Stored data
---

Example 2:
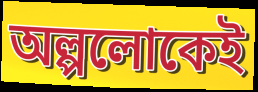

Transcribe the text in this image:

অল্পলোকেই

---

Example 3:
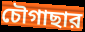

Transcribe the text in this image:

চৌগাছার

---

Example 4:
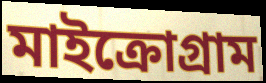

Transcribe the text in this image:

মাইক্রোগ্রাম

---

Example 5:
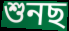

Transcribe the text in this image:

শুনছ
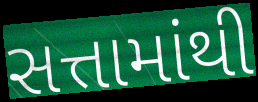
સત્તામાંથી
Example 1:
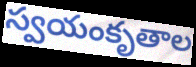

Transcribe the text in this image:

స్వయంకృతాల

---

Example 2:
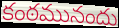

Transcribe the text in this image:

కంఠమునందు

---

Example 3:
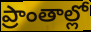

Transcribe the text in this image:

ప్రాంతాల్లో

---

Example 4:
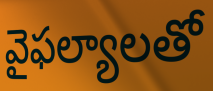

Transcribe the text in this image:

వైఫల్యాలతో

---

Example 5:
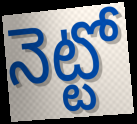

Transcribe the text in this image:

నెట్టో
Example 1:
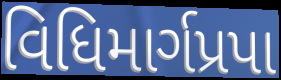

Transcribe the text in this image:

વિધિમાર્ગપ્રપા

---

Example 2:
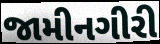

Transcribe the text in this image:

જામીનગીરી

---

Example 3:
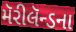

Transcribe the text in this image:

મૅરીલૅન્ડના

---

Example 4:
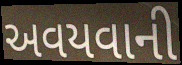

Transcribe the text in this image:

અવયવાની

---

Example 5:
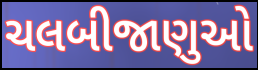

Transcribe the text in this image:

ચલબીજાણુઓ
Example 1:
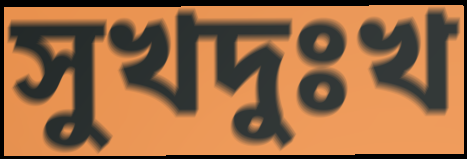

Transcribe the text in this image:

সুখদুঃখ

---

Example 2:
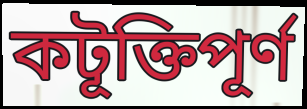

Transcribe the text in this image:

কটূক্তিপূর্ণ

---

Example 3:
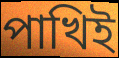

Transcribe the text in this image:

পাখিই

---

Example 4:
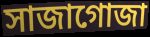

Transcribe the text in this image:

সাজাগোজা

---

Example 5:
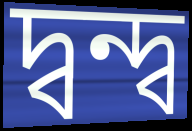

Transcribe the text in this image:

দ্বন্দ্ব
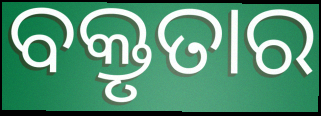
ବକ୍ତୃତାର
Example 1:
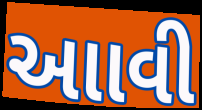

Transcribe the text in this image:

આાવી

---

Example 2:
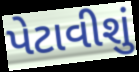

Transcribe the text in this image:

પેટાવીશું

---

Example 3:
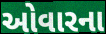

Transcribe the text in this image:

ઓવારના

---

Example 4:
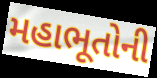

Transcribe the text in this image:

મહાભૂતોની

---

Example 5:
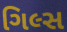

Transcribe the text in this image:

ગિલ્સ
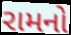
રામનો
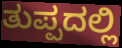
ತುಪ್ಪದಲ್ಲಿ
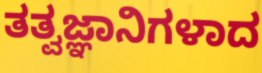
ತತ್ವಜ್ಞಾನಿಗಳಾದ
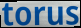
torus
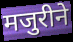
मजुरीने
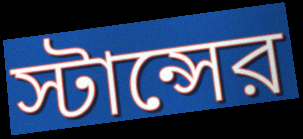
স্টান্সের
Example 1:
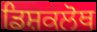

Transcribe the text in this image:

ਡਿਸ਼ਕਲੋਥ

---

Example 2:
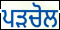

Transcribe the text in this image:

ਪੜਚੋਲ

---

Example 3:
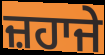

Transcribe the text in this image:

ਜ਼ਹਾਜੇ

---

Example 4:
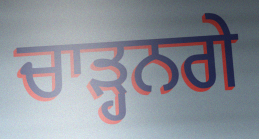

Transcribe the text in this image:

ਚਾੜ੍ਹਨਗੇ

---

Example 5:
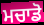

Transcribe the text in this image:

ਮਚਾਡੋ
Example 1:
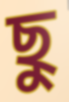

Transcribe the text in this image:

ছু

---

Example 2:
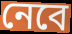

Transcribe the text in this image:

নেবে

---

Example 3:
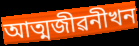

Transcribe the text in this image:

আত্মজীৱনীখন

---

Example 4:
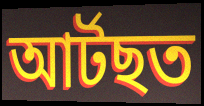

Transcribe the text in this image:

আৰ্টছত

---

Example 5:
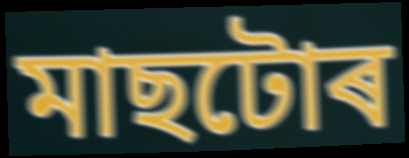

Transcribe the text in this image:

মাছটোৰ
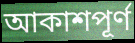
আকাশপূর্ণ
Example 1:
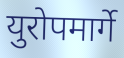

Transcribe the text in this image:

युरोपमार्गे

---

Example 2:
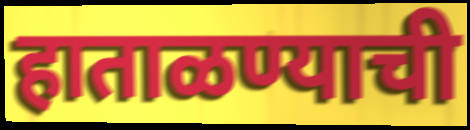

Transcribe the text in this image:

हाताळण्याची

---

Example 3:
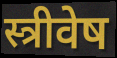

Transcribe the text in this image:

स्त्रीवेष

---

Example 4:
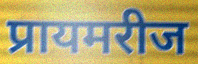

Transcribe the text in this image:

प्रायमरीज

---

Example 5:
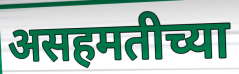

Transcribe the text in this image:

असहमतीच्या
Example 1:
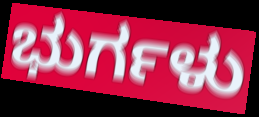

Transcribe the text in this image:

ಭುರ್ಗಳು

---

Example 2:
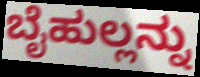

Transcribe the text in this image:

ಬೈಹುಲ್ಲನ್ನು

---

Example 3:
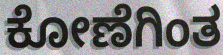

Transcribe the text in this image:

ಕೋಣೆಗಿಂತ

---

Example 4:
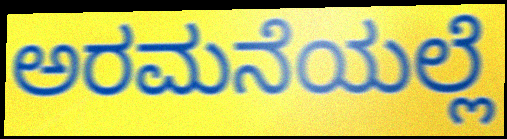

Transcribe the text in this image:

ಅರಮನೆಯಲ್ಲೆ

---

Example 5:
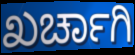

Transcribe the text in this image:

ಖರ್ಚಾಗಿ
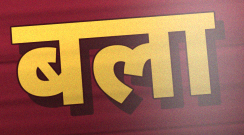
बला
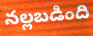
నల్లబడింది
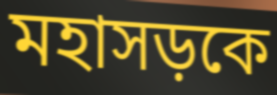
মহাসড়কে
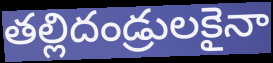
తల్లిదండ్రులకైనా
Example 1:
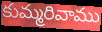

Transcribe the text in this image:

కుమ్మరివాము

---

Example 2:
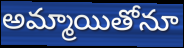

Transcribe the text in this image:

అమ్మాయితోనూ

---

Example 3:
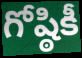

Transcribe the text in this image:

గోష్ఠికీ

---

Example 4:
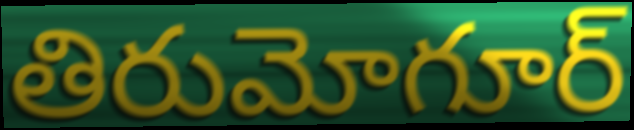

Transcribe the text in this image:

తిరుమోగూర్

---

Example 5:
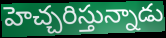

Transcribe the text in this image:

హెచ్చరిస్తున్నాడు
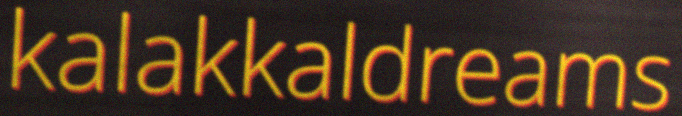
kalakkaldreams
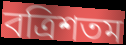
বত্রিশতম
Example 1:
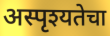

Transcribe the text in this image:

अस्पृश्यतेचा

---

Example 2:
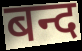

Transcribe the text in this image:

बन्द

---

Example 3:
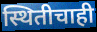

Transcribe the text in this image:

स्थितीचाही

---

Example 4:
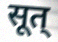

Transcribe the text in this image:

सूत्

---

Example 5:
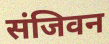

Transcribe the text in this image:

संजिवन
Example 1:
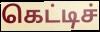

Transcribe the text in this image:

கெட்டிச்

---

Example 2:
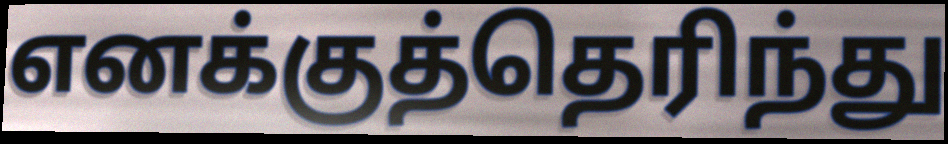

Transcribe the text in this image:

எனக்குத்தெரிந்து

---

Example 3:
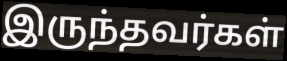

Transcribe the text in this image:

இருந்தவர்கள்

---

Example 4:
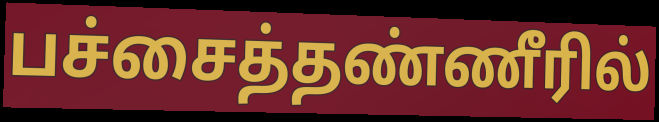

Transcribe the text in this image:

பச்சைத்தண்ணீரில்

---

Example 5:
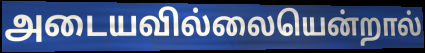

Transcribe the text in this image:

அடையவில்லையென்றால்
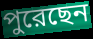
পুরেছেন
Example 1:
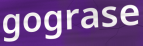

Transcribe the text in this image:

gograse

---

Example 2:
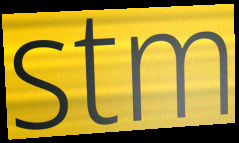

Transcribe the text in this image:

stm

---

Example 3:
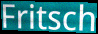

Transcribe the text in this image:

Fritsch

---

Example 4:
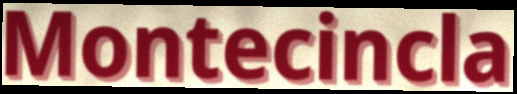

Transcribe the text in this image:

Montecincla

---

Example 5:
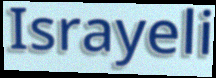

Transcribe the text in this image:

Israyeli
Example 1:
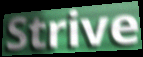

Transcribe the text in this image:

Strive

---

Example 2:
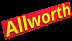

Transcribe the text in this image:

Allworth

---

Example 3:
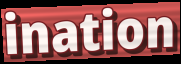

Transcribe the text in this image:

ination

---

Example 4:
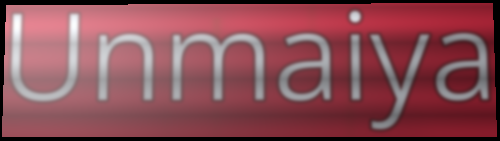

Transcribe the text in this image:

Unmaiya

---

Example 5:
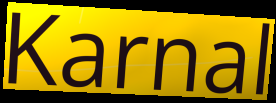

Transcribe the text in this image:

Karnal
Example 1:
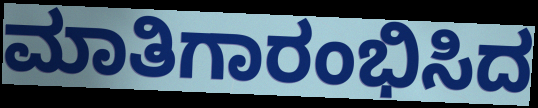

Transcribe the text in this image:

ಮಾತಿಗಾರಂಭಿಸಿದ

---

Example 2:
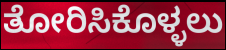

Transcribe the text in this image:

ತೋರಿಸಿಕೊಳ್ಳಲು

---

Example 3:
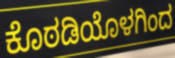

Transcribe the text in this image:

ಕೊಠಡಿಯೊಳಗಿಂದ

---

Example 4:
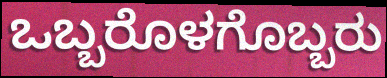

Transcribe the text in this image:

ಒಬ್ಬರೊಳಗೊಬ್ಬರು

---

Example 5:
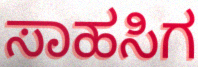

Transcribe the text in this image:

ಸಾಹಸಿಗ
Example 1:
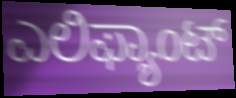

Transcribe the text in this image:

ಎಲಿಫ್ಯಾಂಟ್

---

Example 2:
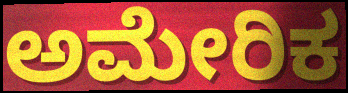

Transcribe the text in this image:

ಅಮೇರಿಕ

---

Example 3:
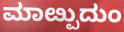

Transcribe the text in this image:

_Exercise brief_:
The entries above are to be repeated in full, except for their pictures.

_Result of this task_:
---

Example 2:

Transcribe the text in this image:

অল্পলোকেই

---

Example 3:

Transcribe the text in this image:

চৌগাছার

---

Example 4:

Transcribe the text in this image:

মাইক্রোগ্রাম

---

Example 5:

Transcribe the text in this image:

শুনছ
સત્તામાંથી
Example 1:

Transcribe the text in this image:

స్వయంకృతాల

---

Example 2:

Transcribe the text in this image:

కంఠమునందు

---

Example 3:

Transcribe the text in this image:

ప్రాంతాల్లో

---

Example 4:

Transcribe the text in this image:

వైఫల్యాలతో

---

Example 5:

Transcribe the text in this image:

నెట్టో
Example 1:

Transcribe the text in this image:

વિધિમાર્ગપ્રપા

---

Example 2:

Transcribe the text in this image:

જામીનગીરી

---

Example 3:

Transcribe the text in this image:

મૅરીલૅન્ડના

---

Example 4:

Transcribe the text in this image:

અવયવાની

---

Example 5:

Transcribe the text in this image:

ચલબીજાણુઓ
Example 1:

Transcribe the text in this image:

সুখদুঃখ

---

Example 2:

Transcribe the text in this image:

কটূক্তিপূর্ণ

---

Example 3:

Transcribe the text in this image:

পাখিই

---

Example 4:

Transcribe the text in this image:

সাজাগোজা

---

Example 5:

Transcribe the text in this image:

দ্বন্দ্ব
ବକ୍ତୃତାର
Example 1:

Transcribe the text in this image:

આાવી

---

Example 2:

Transcribe the text in this image:

પેટાવીશું

---

Example 3:

Transcribe the text in this image:

ઓવારના

---

Example 4:

Transcribe the text in this image:

મહાભૂતોની

---

Example 5:

Transcribe the text in this image:

ગિલ્સ
રામનો
ತುಪ್ಪದಲ್ಲಿ
ತತ್ವಜ್ಞಾನಿಗಳಾದ
torus
मजुरीने
স্টান্সের
Example 1:

Transcribe the text in this image:

ਡਿਸ਼ਕਲੋਥ

---

Example 2:

Transcribe the text in this image:

ਪੜਚੋਲ

---

Example 3:

Transcribe the text in this image:

ਜ਼ਹਾਜੇ

---

Example 4:

Transcribe the text in this image:

ਚਾੜ੍ਹਨਗੇ

---

Example 5:

Transcribe the text in this image:

ਮਚਾਡੋ
Example 1:

Transcribe the text in this image:

ছু

---

Example 2:

Transcribe the text in this image:

নেবে

---

Example 3:

Transcribe the text in this image:

আত্মজীৱনীখন

---

Example 4:

Transcribe the text in this image:

আৰ্টছত

---

Example 5:

Transcribe the text in this image:

মাছটোৰ
আকাশপূর্ণ
Example 1:

Transcribe the text in this image:

युरोपमार्गे

---

Example 2:

Transcribe the text in this image:

हाताळण्याची

---

Example 3:

Transcribe the text in this image:

स्त्रीवेष

---

Example 4:

Transcribe the text in this image:

प्रायमरीज

---

Example 5:

Transcribe the text in this image:

असहमतीच्या
Example 1:

Transcribe the text in this image:

ಭುರ್ಗಳು

---

Example 2:

Transcribe the text in this image:

ಬೈಹುಲ್ಲನ್ನು

---

Example 3:

Transcribe the text in this image:

ಕೋಣೆಗಿಂತ

---

Example 4:

Transcribe the text in this image:

ಅರಮನೆಯಲ್ಲೆ

---

Example 5:

Transcribe the text in this image:

ಖರ್ಚಾಗಿ
बला
నల్లబడింది
মহাসড়কে
తల్లిదండ్రులకైనా
Example 1:

Transcribe the text in this image:

కుమ్మరివాము

---

Example 2:

Transcribe the text in this image:

అమ్మాయితోనూ

---

Example 3:

Transcribe the text in this image:

గోష్ఠికీ

---

Example 4:

Transcribe the text in this image:

తిరుమోగూర్

---

Example 5:

Transcribe the text in this image:

హెచ్చరిస్తున్నాడు
kalakkaldreams
বত্রিশতম
Example 1:

Transcribe the text in this image:

अस्पृश्यतेचा

---

Example 2:

Transcribe the text in this image:

बन्द

---

Example 3:

Transcribe the text in this image:

स्थितीचाही

---

Example 4:

Transcribe the text in this image:

सूत्

---

Example 5:

Transcribe the text in this image:

संजिवन
Example 1:

Transcribe the text in this image:

கெட்டிச்

---

Example 2:

Transcribe the text in this image:

எனக்குத்தெரிந்து

---

Example 3:

Transcribe the text in this image:

இருந்தவர்கள்

---

Example 4:

Transcribe the text in this image:

பச்சைத்தண்ணீரில்

---

Example 5:

Transcribe the text in this image:

அடையவில்லையென்றால்
পুরেছেন
Example 1:

Transcribe the text in this image:

gograse

---

Example 2:

Transcribe the text in this image:

stm

---

Example 3:

Transcribe the text in this image:

Fritsch

---

Example 4:

Transcribe the text in this image:

Montecincla

---

Example 5:

Transcribe the text in this image:

Israyeli
Example 1:

Transcribe the text in this image:

Strive

---

Example 2:

Transcribe the text in this image:

Allworth

---

Example 3:

Transcribe the text in this image:

ination

---

Example 4:

Transcribe the text in this image:

Unmaiya

---

Example 5:

Transcribe the text in this image:

Karnal
Example 1:

Transcribe the text in this image:

ಮಾತಿಗಾರಂಭಿಸಿದ

---

Example 2:

Transcribe the text in this image:

ತೋರಿಸಿಕೊಳ್ಳಲು

---

Example 3:

Transcribe the text in this image:

ಕೊಠಡಿಯೊಳಗಿಂದ

---

Example 4:

Transcribe the text in this image:

ಒಬ್ಬರೊಳಗೊಬ್ಬರು

---

Example 5:

Transcribe the text in this image:

ಸಾಹಸಿಗ
Example 1:

Transcribe the text in this image:

ಎಲಿಫ್ಯಾಂಟ್

---

Example 2:

Transcribe the text in this image:

ಅಮೇರಿಕ

---

Example 3:

Transcribe the text in this image:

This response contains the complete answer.